Copy the entries below word for word, but omit any pictures they contain.

########################################

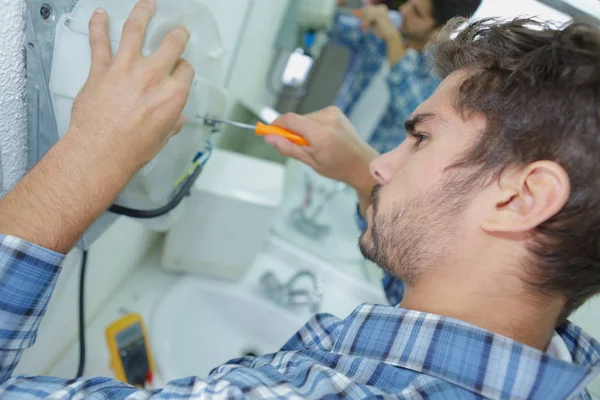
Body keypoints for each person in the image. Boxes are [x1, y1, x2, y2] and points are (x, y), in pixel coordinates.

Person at [0, 0, 599, 398]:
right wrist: (358, 172)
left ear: (523, 199)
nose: (383, 163)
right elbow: (447, 289)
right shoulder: (541, 363)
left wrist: (88, 155)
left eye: (419, 138)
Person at [331, 0, 482, 153]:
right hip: (330, 141)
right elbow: (329, 27)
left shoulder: (443, 74)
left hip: (367, 167)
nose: (403, 10)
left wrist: (393, 40)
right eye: (409, 2)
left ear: (443, 29)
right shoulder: (384, 29)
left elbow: (413, 117)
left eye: (416, 13)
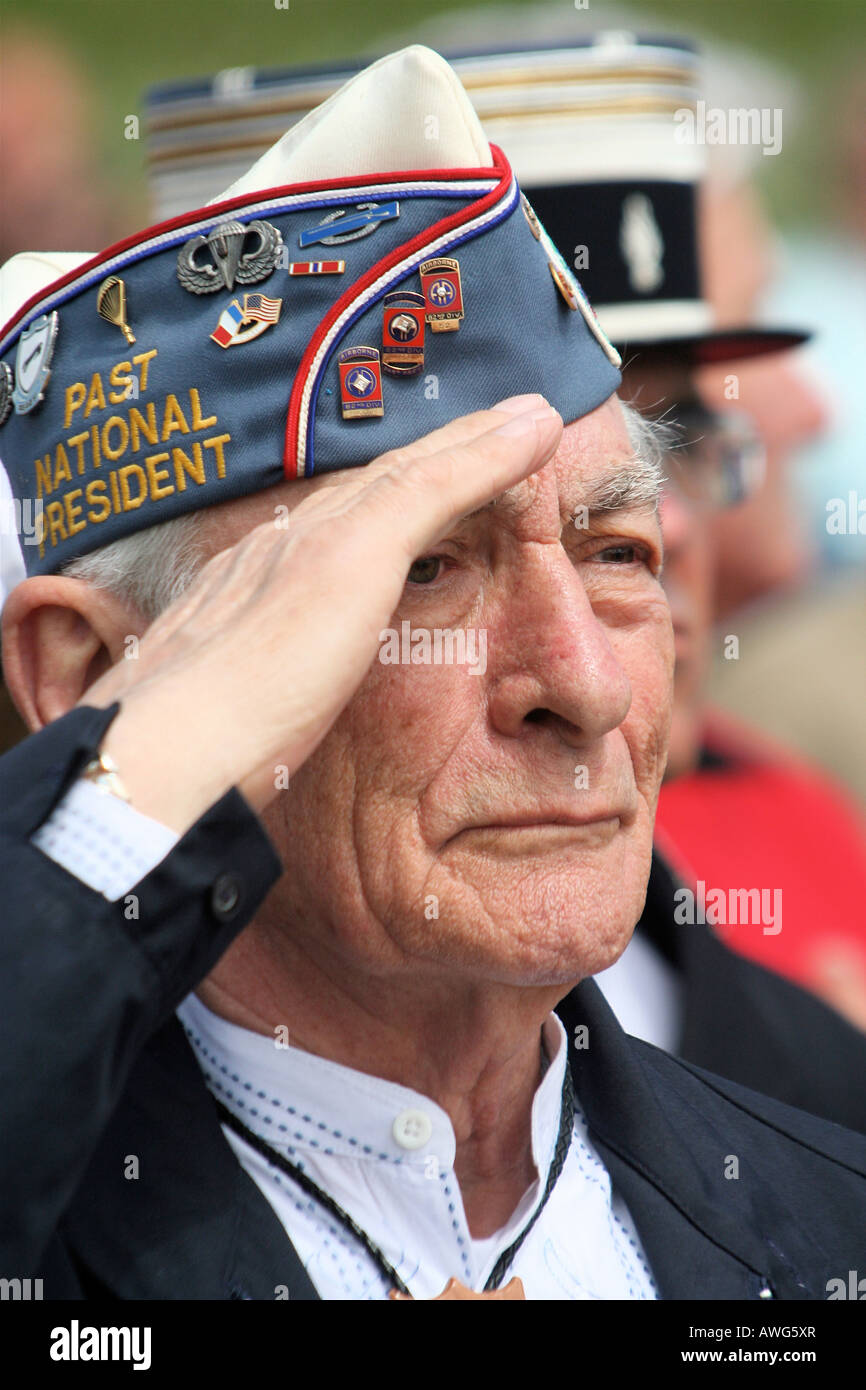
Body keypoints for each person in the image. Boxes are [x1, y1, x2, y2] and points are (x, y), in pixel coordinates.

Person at [1, 46, 865, 1303]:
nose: (586, 683)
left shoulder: (826, 1213)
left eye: (614, 552)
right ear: (89, 667)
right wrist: (129, 770)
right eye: (419, 570)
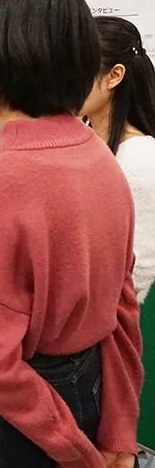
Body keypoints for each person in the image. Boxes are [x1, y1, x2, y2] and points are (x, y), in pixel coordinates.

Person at [0, 0, 143, 468]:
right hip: (82, 387)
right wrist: (116, 435)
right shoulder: (103, 160)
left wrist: (80, 456)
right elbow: (123, 312)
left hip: (3, 415)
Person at [82, 16, 155, 305]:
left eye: (77, 71)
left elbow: (137, 272)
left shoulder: (141, 159)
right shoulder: (80, 139)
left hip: (102, 328)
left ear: (114, 76)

########################################

> **Solved exercise**
Body keypoints for each person in the image. Boxes are [x1, y1, x2, y2] and points are (x, y), in pixel coordinates.

Person at [0, 0, 599, 398]:
right wrist: (358, 172)
left ear: (523, 199)
nose: (383, 163)
right elbow: (447, 289)
right shoulder: (541, 363)
left wrist: (88, 155)
left eye: (419, 138)
Person at [331, 0, 482, 153]:
right hip: (330, 141)
right elbow: (329, 27)
left shoulder: (443, 74)
left hip: (367, 167)
nose: (403, 10)
left wrist: (393, 40)
right eye: (409, 2)
left ear: (443, 29)
right shoulder: (384, 29)
left elbow: (413, 117)
left eye: (416, 13)
Body keypoints for each person in the image. Boxes are [x1, y1, x2, y2] and points are (x, y), in pixel coordinates.

Person at [1, 46, 865, 1303]:
nose: (586, 683)
left shoulder: (826, 1213)
left eye: (614, 552)
right ear: (89, 667)
right wrist: (129, 770)
right eye: (419, 570)
Body keypoints for each person in the image. Boxes are [x1, y1, x2, y2] and points are (x, y), in pixel coordinates.

Person at [0, 0, 143, 468]:
right hip: (82, 387)
right wrist: (116, 435)
right shoulder: (103, 160)
left wrist: (80, 456)
right elbow: (123, 312)
left hip: (3, 415)
Person at [82, 16, 155, 305]:
left eye: (77, 71)
left elbow: (137, 272)
left shoulder: (141, 159)
right shoulder: (80, 139)
left hip: (102, 328)
left ear: (114, 76)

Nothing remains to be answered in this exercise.